Un plato perfecto para los niños a los que no les entusiasma la verdura. Es importante hacer que se vayan acostumbrando a comer cada día más verduras y «disfrazarlas» un poco puede ser un buen comienzo.

Ingredientes para la boloñesa:

  • 2 berenjenas granditas
  • 1 cebolla blanca
  • 2 dientes de ajos
  • 3 zanahorias pequeñas
  • 5 higos secos
  • Medio pimiento rojo
  • Aceite de oliva
  • Tomillo
  • Albahaca
  • Sal
  • Pimienta negra

    Salsa de tomates casera

  • 1,5 kg de tomates rojos
  • 1 cebolla blanca
  • 3 dientes de ajo
  • Aceite
  • Sal

Elaboración:

Lo primero es precalentar el horno a 190º.

Lava y seca con papel de cocina las berenjenas. Córtalas longitudinalmente. En del interior de la pulpa le haces cortes longitudinales o en forma de rejilla. Unta tus manos con aceite de oliva y aceita las berenjenas, como si las acariciaras. Pon pimienta negra y mételas en el horno sobre papel vegetal. Los cortes del interior no deben llegar a la piel.

Hornea unos 40 minutos, pero depende mucho del tamaño de las berenjenas, lo importante es que estén blanditas y de color dorado, ve comprobando.

Una vez asadas, atempera y pélalas con una cuchara, desechando la piel. Pícalas en cuadradillos pequeños y reserva.

Mientras han estado las berenjenas en el horno. Picamos en cuadraditos chiquitos los ajos, la cebolla, el pimiento y las zanahorias. Sofríe con unas 6 cucharadas de aceite de oliva. A mitad de cocción añade los higos picaditos.

Cuando tengas un sofrito homogéneo, añade las berenjenas y rehoga, añade un poco de sal, tomillo y pimienta negra.

¡¡Mmmm, esto ya huele que alimenta!!

Añade la salsa de tomate, mejor casera, ¡claro!

Deja hervir a fuego muy muy bajito unos 15 minutos. Rectifica de sal y pimienta.

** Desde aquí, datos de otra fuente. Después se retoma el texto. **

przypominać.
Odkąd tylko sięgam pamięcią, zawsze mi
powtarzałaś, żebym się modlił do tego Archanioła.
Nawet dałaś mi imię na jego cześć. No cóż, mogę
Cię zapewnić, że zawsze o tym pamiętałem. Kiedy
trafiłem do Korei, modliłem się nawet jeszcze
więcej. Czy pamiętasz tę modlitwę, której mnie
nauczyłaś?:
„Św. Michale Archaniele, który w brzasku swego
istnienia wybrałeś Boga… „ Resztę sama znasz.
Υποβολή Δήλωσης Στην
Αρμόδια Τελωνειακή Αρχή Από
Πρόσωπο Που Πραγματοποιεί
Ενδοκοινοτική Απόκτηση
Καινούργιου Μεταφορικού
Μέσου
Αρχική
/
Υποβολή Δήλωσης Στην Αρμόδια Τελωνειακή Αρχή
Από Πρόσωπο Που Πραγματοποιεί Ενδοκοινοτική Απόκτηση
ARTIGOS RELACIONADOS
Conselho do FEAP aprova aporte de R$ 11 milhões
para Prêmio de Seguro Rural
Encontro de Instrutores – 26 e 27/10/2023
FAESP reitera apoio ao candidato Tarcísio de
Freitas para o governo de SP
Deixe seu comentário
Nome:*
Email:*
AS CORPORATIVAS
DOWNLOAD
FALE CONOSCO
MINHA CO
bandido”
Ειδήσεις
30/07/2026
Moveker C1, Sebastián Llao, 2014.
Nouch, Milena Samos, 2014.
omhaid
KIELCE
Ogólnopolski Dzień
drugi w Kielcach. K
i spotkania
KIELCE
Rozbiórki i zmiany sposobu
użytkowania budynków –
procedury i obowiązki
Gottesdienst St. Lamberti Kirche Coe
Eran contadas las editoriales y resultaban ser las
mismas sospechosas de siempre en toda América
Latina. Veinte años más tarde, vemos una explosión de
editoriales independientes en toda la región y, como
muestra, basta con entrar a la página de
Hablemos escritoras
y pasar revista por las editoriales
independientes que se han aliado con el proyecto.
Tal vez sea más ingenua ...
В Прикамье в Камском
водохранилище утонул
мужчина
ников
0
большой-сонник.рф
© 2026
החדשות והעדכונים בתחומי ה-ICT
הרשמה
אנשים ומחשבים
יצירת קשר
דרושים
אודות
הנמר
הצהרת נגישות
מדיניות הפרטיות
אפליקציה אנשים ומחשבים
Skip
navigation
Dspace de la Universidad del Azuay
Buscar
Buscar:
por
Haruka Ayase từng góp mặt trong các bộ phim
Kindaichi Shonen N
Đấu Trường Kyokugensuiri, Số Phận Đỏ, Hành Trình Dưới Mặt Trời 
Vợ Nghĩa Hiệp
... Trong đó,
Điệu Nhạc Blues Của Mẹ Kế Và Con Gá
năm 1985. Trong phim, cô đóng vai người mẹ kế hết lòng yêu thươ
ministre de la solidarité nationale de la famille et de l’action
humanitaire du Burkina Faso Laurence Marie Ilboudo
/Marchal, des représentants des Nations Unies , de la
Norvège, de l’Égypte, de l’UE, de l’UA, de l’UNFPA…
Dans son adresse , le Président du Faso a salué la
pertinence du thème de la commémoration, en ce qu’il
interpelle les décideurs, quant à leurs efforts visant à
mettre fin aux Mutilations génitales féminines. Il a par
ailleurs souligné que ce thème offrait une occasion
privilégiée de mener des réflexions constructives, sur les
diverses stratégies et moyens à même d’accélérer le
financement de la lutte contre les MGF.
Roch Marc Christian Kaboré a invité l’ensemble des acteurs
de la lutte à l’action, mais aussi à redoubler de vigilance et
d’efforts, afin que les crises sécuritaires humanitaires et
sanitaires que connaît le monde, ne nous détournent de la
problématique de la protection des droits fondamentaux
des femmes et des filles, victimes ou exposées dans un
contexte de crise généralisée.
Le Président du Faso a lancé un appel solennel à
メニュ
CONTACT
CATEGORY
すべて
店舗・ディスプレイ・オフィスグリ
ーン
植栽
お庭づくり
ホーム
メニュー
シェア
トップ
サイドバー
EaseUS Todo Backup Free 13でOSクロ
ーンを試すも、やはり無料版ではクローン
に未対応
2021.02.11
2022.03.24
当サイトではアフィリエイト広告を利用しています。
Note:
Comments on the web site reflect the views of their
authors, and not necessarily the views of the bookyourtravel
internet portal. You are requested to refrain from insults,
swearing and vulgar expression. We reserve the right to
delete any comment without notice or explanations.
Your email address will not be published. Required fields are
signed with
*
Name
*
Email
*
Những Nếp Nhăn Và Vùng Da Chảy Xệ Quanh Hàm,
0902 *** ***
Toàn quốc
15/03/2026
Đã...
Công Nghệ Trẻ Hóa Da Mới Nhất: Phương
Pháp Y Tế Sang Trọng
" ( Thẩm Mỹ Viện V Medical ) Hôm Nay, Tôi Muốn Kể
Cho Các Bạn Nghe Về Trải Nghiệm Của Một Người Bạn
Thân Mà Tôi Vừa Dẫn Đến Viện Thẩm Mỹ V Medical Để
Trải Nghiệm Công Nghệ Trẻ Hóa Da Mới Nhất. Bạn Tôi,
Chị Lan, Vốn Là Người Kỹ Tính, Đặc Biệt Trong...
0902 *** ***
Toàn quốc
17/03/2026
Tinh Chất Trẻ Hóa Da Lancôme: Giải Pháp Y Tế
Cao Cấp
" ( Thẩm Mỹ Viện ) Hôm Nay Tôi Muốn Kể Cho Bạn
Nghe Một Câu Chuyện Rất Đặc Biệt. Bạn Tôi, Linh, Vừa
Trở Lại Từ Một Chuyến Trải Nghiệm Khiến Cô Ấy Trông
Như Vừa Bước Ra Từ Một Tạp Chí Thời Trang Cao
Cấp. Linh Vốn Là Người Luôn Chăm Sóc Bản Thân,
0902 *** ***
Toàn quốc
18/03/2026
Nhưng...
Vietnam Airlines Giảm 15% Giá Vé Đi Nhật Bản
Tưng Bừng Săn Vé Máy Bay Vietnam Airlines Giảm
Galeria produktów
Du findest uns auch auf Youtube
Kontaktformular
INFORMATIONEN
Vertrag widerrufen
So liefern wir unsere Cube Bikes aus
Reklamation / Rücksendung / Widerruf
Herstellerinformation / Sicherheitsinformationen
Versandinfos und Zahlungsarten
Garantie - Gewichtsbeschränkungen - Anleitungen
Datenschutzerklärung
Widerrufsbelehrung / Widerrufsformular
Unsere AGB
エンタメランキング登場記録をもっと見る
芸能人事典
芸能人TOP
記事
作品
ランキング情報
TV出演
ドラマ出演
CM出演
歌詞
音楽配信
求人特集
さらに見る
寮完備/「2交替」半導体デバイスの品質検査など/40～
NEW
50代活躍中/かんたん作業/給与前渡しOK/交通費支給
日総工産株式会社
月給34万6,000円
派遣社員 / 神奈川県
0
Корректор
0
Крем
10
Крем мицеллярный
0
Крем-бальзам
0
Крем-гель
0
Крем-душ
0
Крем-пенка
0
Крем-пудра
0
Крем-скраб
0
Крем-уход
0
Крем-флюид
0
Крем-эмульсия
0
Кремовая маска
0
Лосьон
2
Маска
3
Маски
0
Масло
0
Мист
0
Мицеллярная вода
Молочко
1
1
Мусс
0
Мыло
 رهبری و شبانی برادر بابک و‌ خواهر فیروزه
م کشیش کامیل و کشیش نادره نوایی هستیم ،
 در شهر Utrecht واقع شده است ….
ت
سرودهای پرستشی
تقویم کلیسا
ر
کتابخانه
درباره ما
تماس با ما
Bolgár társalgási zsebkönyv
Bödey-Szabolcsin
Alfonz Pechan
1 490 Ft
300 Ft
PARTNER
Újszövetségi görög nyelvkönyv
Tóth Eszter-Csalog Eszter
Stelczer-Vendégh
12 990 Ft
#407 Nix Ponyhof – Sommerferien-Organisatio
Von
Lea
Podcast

Esta boloñesa es perfecta para acompañar a la pasta, nosotros la hemos hecho con espaguetis canarios, de la linea BIO de La Isleña, que están muy ricos.

 

 

Servimos sobre nuestra pasta al dente y añadimos albahaca picadita. Podemos mejorar el plato salpicándolo con parmesano rallado.

La salsa de tomate, la cocinamos sin nada que le rectifique la acidez del tomate, para ello pusimos los higos en la mezcla anterior, le aportarán ese equilibrio al plato.

Nosotros, a la salsa de tomate casera nunca le añadimos azúcar, buscamos el equilibrio de sabores con zanahorias, calabaza, dátiles, peras, higos. Que le aportarán el dulzor que necesita la salsa para corregir la acidez del tomate y además aportan nutrientes y los más pequeños de la casa comen verduras de otra manera. Es importante llevar las verduras a la dieta de los niños y sobre todo que estén presentes en sus platos favoritos. Una salsa de tomate casera esta entre esos platos.

¡Hoy sin duda triunfaremos con este plato! Y podemos jugar, si hay niños en casa, a que adivinen los ingredientes.

A la falsa boloñesa le podemos añadir champiñones picaditos, carne molida si tienes, jamón cocido, jamón serrano (cuidadín con la sal entonces), soja texturizada y de todas las maneras quedará raquisima si le pones buen rollito.